---------- Data provided ----------
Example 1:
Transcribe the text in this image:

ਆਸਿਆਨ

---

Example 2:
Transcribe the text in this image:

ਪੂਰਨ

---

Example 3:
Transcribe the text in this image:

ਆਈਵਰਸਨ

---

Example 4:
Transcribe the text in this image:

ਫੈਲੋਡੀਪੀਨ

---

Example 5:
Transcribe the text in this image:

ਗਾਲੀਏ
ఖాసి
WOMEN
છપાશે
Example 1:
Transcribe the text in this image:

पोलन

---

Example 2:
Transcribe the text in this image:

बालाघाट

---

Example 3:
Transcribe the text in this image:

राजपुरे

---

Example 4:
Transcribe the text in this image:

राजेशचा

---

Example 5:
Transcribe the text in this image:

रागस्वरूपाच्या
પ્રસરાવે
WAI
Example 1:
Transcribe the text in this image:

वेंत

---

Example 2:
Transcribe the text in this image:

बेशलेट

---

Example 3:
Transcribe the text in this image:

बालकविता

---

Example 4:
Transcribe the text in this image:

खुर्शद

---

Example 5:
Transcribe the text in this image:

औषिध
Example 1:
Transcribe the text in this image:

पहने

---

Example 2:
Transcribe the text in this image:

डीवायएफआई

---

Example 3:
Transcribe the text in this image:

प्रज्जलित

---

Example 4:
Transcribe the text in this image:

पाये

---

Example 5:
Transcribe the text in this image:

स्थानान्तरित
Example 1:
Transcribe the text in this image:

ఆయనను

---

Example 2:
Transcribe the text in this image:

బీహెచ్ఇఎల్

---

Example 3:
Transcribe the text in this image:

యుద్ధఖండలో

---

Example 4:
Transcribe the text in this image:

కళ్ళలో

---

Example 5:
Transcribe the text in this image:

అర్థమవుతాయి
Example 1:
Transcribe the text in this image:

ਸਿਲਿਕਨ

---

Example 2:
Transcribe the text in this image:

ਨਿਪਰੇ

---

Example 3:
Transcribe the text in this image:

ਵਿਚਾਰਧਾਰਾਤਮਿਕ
----------
Brief
Please give everything from the start of the records down to the line containing "అర్థమవుతాయి" as a two-column CSV headed instruction and response, with one row per record. Put each field in double quotes and turn any line breaks into spaces.

Result
instruction,response
"Example 1: Transcribe the text in this image:","ਆਸਿਆਨ"
"--- Example 2: Transcribe the text in this image:","ਪੂਰਨ"
"--- Example 3: Transcribe the text in this image:","ਆਈਵਰਸਨ"
"--- Example 4: Transcribe the text in this image:","ਫੈਲੋਡੀਪੀਨ"
"--- Example 5: Transcribe the text in this image:","ਗਾਲੀਏ ఖాసి WOMEN છપાશે"
"Example 1: Transcribe the text in this image:","पोलन"
"--- Example 2: Transcribe the text in this image:","बालाघाट"
"--- Example 3: Transcribe the text in this image:","राजपुरे"
"--- Example 4: Transcribe the text in this image:","राजेशचा"
"--- Example 5: Transcribe the text in this image:","रागस्वरूपाच्या પ્રસરાવે WAI"
"Example 1: Transcribe the text in this image:","वेंत"
"--- Example 2: Transcribe the text in this image:","बेशलेट"
"--- Example 3: Transcribe the text in this image:","बालकविता"
"--- Example 4: Transcribe the text in this image:","खुर्शद"
"--- Example 5: Transcribe the text in this image:","औषिध"
"Example 1: Transcribe the text in this image:","पहने"
"--- Example 2: Transcribe the text in this image:","डीवायएफआई"
"--- Example 3: Transcribe the text in this image:","प्रज्जलित"
"--- Example 4: Transcribe the text in this image:","पाये"
"--- Example 5: Transcribe the text in this image:","स्थानान्तरित"
"Example 1: Transcribe the text in this image:","ఆయనను"
"--- Example 2: Transcribe the text in this image:","బీహెచ్ఇఎల్"
"--- Example 3: Transcribe the text in this image:","యుద్ధఖండలో"
"--- Example 4: Transcribe the text in this image:","కళ్ళలో"
"--- Example 5: Transcribe the text in this image:","అర్థమవుతాయి"